No matter how you wish to justify the matter, please do not let anyone convince you that the compute reason is based upon the National Archives argument of $120 dollars as the average cost to manually retrieve a lost document. Very few people believe this is a common occurrence. Besides, you can lose a document far more thoroughly with an imaging system than with retained paper, given the time to build a large archive of documents.

After you obtain ground zero in the first study, a second study based on imaging technology and processing can be done. In addition to going over all of the factors involved in the first study, you'll need to study other issues:

  • The legality of imaging the documents (state laws)

  • Retention and disposal schedules for all documents

  • The effect of imaging storage (media requirements)

  • Retrieval speed (time required to locate a document)

  • Turnpiking

Imaging Internal Documents

One last consideration is whether imaging will be successful in replacing internal document handling, or whether it should be primarily a method for handling externally-created documents.

Imaging works best for the external document: that document which comes to the enterprise from an outside source, or one which originates within the enterprise, travels around, and returns. With these documents, imaging and image processing techniques can be shown at their finest advantage.

Internal documents can be imaged, but only when they are ready to be archived or "locked down" to their final format.

In the long term, imaging should be looked to for handling external documents before consideration is given to internal documents that need to be streamlined. This is an extremely important consideration in the design of both networks and applications, because it shifts the burden to development and away from bandwidth on all internal documents.

Summary

In a full blown implementation, imaging brings with it some very real management difficulties for the organization. Once you are satisfied with your resolution of the legal issues involving image retention of documents, there are the personnel issues to face. Do not be misled by vendors with regard to personnel or legal issues. Imaging is an extremely powerful technological breakthrough. Some of the ramifications in the workplace have not even been estimated yet.
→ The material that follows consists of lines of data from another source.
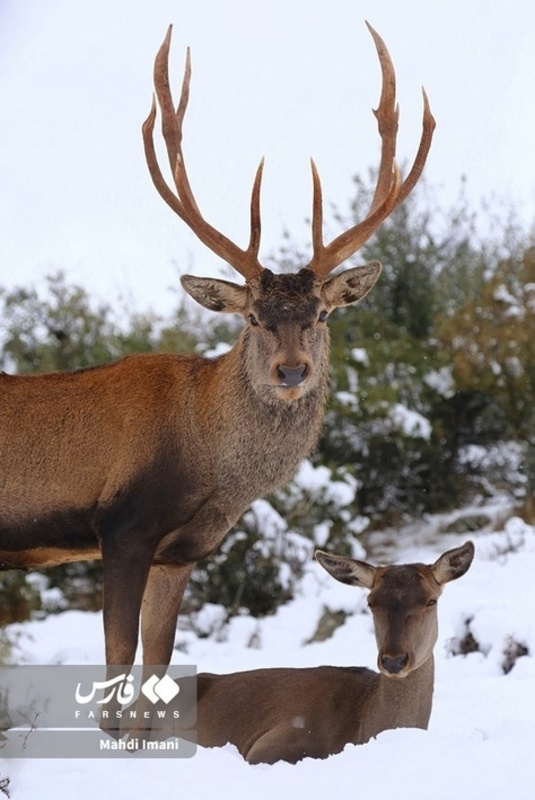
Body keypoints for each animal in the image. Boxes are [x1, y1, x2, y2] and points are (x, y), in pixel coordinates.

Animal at [0, 23, 436, 692]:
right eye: (253, 317)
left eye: (322, 315)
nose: (291, 370)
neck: (205, 467)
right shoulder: (123, 526)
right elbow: (118, 664)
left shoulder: (182, 551)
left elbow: (158, 659)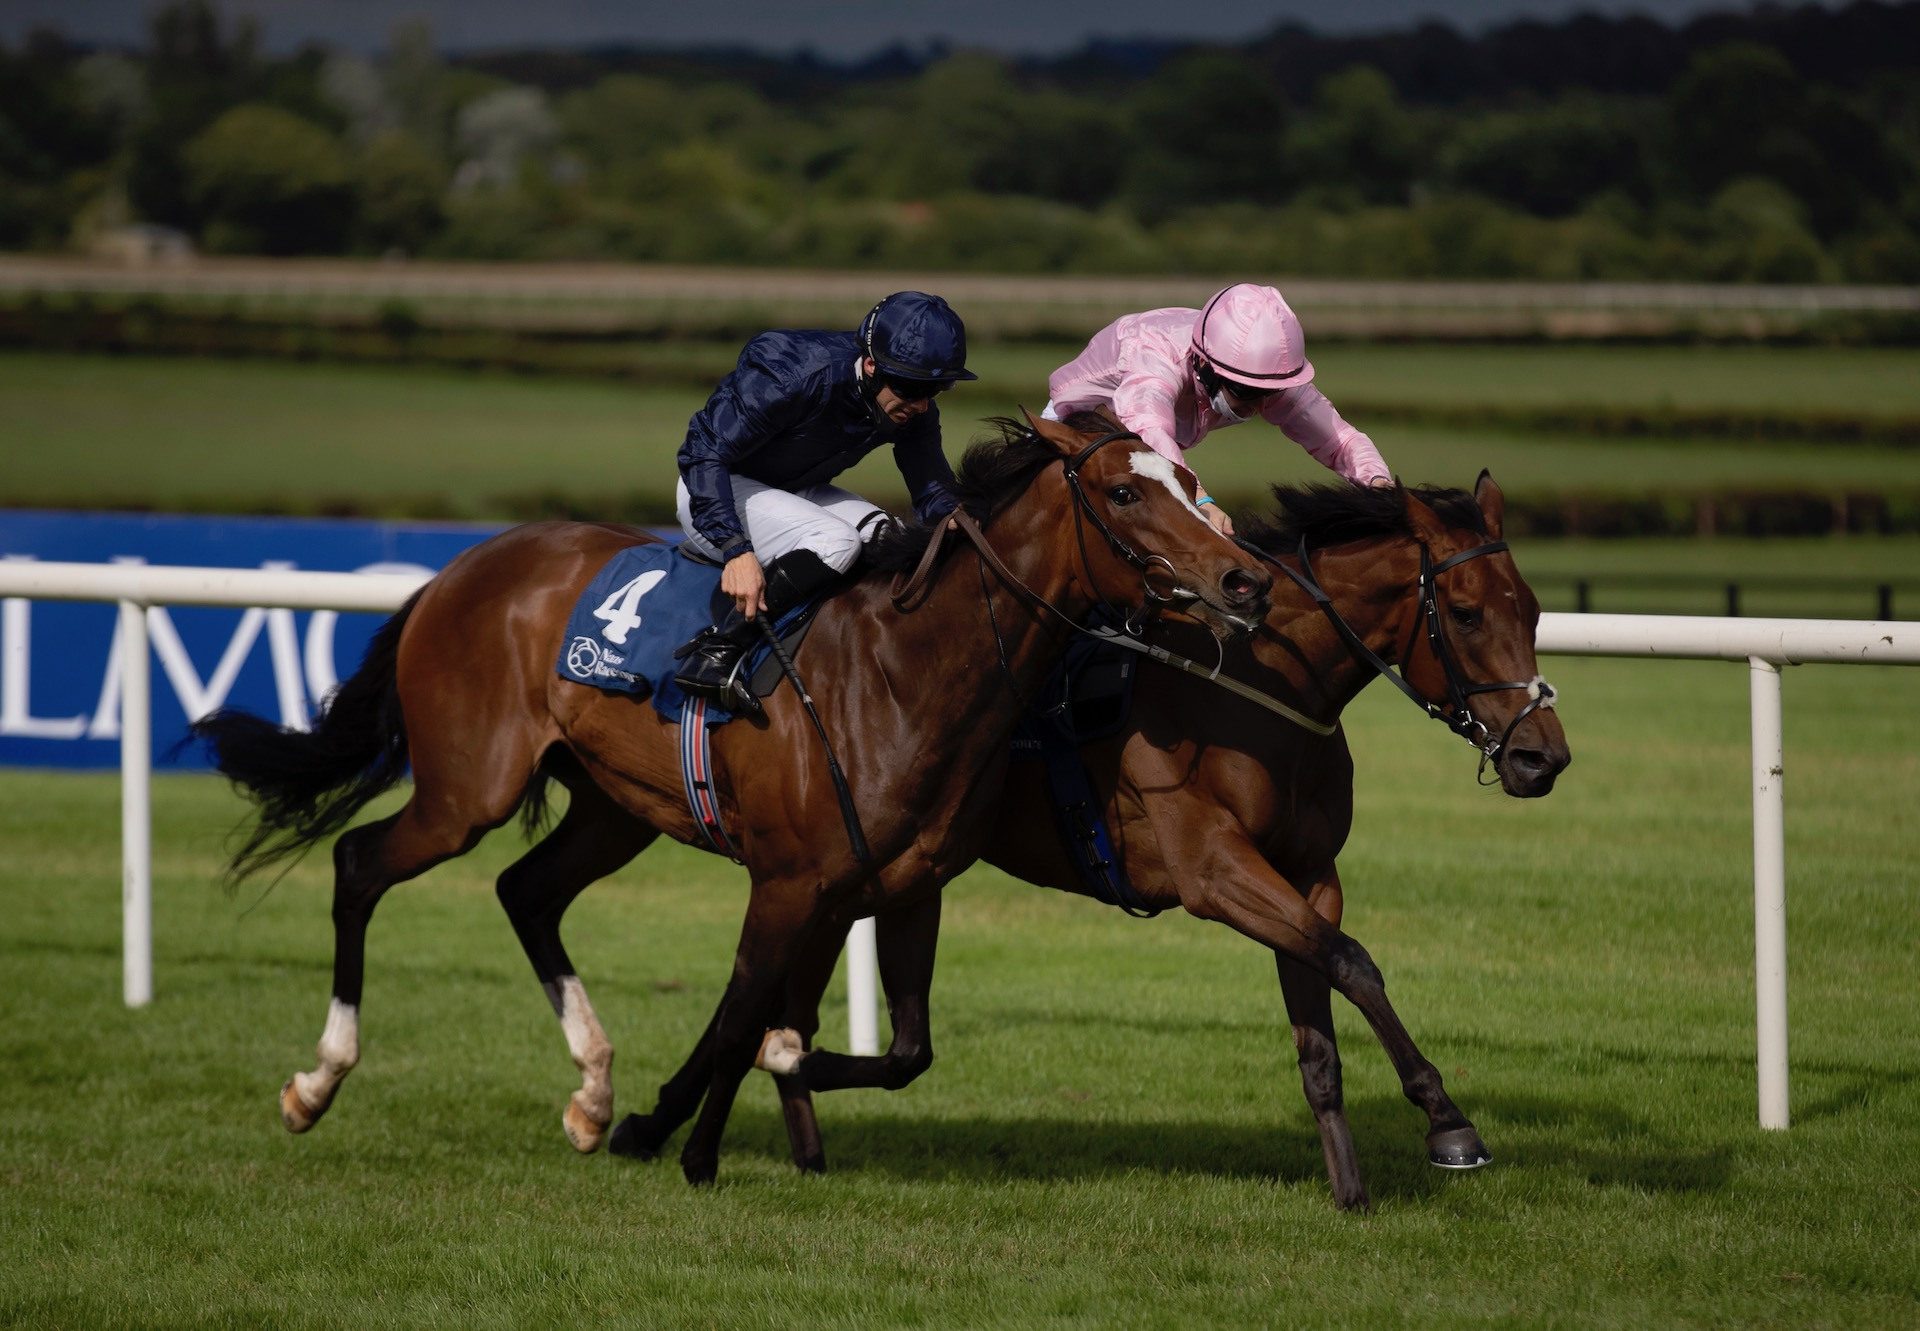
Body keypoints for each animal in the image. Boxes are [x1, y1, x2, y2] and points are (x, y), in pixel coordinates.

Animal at [198, 412, 1274, 1183]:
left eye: (1192, 483)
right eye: (1126, 489)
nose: (1244, 578)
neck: (905, 672)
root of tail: (461, 568)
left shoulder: (905, 885)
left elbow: (893, 1047)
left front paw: (742, 1091)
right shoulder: (788, 881)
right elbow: (746, 1007)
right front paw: (702, 1151)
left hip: (611, 808)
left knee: (527, 891)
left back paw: (593, 1090)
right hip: (469, 786)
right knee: (360, 865)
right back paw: (316, 1082)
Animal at [637, 472, 1566, 1206]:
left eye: (1533, 610)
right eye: (1467, 613)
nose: (1541, 756)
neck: (1263, 687)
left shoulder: (1308, 872)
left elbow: (1322, 1024)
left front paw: (1351, 1189)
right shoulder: (1214, 869)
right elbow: (1355, 962)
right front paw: (1448, 1122)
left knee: (773, 1000)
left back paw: (688, 1115)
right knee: (765, 998)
When and where you decide to implement either a storage retrieval or imaging processing system can make more difference to your long term survivability than almost any other technological decision. By its very nature, imaging is most economical on the LAN. There are no mainframe implementation scenarios that can show the long term economics of LAN-based storage (with the exception of tape storage, which is incredibly slow even on a LAN).

No matter how you decide to control storage requirements and media, turnpiking may well be a major concern. Conceptually, imaging at the departmental level could resemble the early days of printing on the LAN. The only difference is that instead of output from the shared departmental printer, you have documents being input at the departmental scanners and traversing the LAN to individual workstations. The resulting traffic could potentially add up to hundreds or even thousands of kilobytes per second.
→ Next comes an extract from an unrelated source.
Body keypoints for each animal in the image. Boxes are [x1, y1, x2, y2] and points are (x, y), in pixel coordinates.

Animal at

IDE-assisted EDI is a real consideration for external paper documents for which you have only marginal control or input as to their construction. Of course, you would want to give forms-based implementations some consideration for internally developed applications.

If allowed to develop intra-organizationally, image processing will eventually require some very sophisticated database management. The areas of imaging and database are inseparably linked, as are imaging and work-flow. For organizations located at multiple sites, communications considerations, locality of data, transportability of image format, and security become very real issues.

In this AppNote, we have tried to highlight some of the more penetrating considerations surrounding the implementation and justification of an imaging system. One item to keep in mind is that imaging works on all NetWare platforms, right now. In our next imaging AppNote, we will look at topological issues as well as process architectures for building an imaging solution.